§ **Aim of the task**: Locate every line in the records below that holds the word "messages" and return each one.
----- Data -----
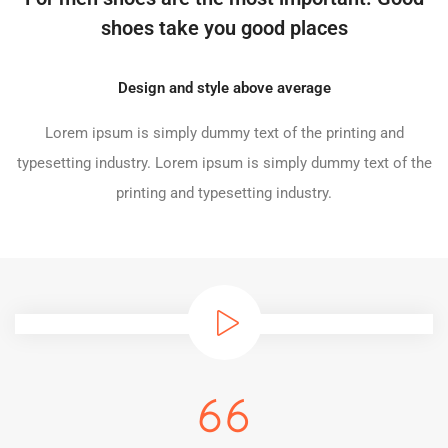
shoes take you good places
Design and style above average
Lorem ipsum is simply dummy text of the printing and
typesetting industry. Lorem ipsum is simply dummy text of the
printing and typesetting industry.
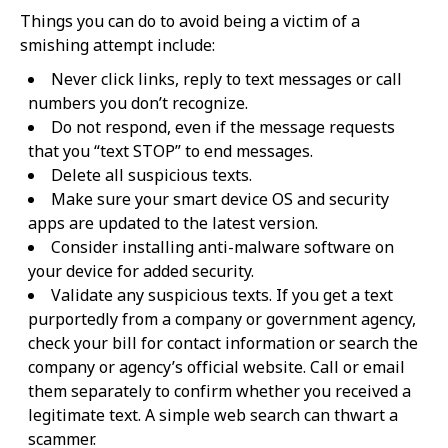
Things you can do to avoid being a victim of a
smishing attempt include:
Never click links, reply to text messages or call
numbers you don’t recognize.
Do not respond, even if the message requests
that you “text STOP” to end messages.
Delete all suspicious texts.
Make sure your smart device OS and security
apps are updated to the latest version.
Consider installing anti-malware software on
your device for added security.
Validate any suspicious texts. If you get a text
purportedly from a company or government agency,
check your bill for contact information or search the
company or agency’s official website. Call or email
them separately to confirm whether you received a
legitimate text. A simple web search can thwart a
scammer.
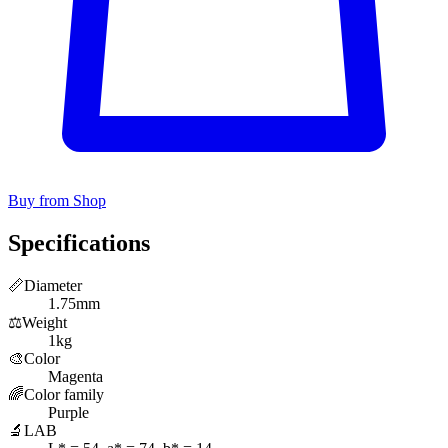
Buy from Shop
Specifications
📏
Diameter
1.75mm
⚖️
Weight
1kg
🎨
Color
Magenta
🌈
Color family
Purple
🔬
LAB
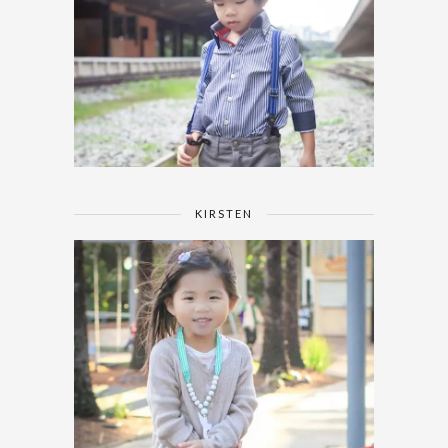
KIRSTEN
-----
§ **Expected answer**:
Never click links, reply to text messages or call
that you “text STOP” to end messages.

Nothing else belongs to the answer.